At 12, my once cherubic offspring—quite suddenly—would not wear a coat. Or shoes other than flip-flops, even though it was midwinter. She spent an hour every morning straightening, and then inexplicably curling her hair. She stopped riding a bike because that necessitated wearing a helmet, and, well, hair. She started wearing makeup (gobs of it), and began hounding us for a smartphone. We held our ground on that one for a while before finally caving, like all good spineless parents do.

I’ll admit I didn’t handle all this very well.

“Its just hormones,” my best friend counseled. “She’s busy growing boobs.”

Boobs are a big deal. Hormones are a REALLY big deal. And they come on like a freight train from hell.

Say goodbye to pleasant family outings, and hello to a desultory goblin who can cast a pall over the most pleasant apple picking. And don’t even try pumpkin carving. Leave her home when you get the Christmas tree, and do NOT under any circumstances go camping. See if she can move to a relative’s house, or relocate to the basement, or outbuilding, or whatever.

Or do what I did: Kick the hornet’s nest. A lot.

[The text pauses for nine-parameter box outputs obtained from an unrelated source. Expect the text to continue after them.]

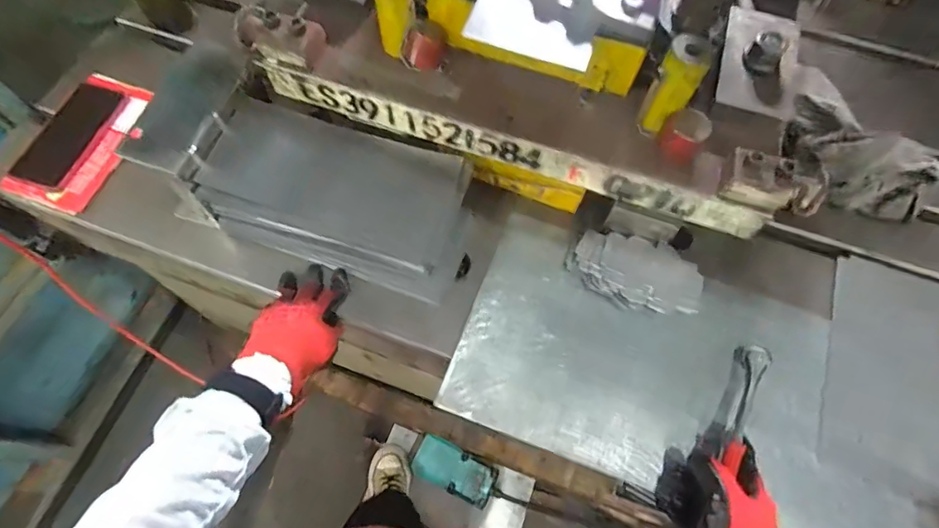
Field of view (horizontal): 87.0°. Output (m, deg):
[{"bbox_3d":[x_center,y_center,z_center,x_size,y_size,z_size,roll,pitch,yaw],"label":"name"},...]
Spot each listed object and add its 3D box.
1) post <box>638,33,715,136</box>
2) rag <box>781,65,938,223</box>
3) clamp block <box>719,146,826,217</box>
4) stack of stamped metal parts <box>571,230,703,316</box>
[{"bbox_3d":[0.200,-0.174,0.490,0.042,0.094,0.038,31,68,12],"label":"post"},{"bbox_3d":[0.503,-0.168,0.653,0.152,0.076,0.206,4,65,0],"label":"rag"},{"bbox_3d":[0.295,-0.077,0.478,0.091,0.041,0.042,21,66,8],"label":"clamp block"},{"bbox_3d":[0.194,0.011,0.572,0.140,0.024,0.080,14,66,5],"label":"stack of stamped metal parts"}]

I’m not proud, but my ego was so bruised from my daily failures as a mom, the slightest eye roll would rattle me.

I’d run at conflict, lock horns, and repeatedly make the Number One mistake in the Parenting a Preteen Rulebook: I’d try to reason with her.

Never do this.

At 12, the most sensible child abandons all logic in favor of throwing, swearing, and slamming. My kid broke picture frames, various knick-knacks—even her favorite Harry Potter mug. I’d routinely hear “I wish you were dead!” in response to anything I might say.

She slammed her bedroom door so hard, and so many times, she cracked the doorjamb from floor to ceiling. That’s some impressive DIY rage.

Eventually, I learned a few things:

I learned to look the other way, forgiving small indiscretions by blithely pretending they didn’t happen.

I learned the phrase, “If you need an answer now, the answer is no,” and began employing it all the time. It still works.

And I waited. Time passed. She got a little older, a little wiser.And, luckily? So did I.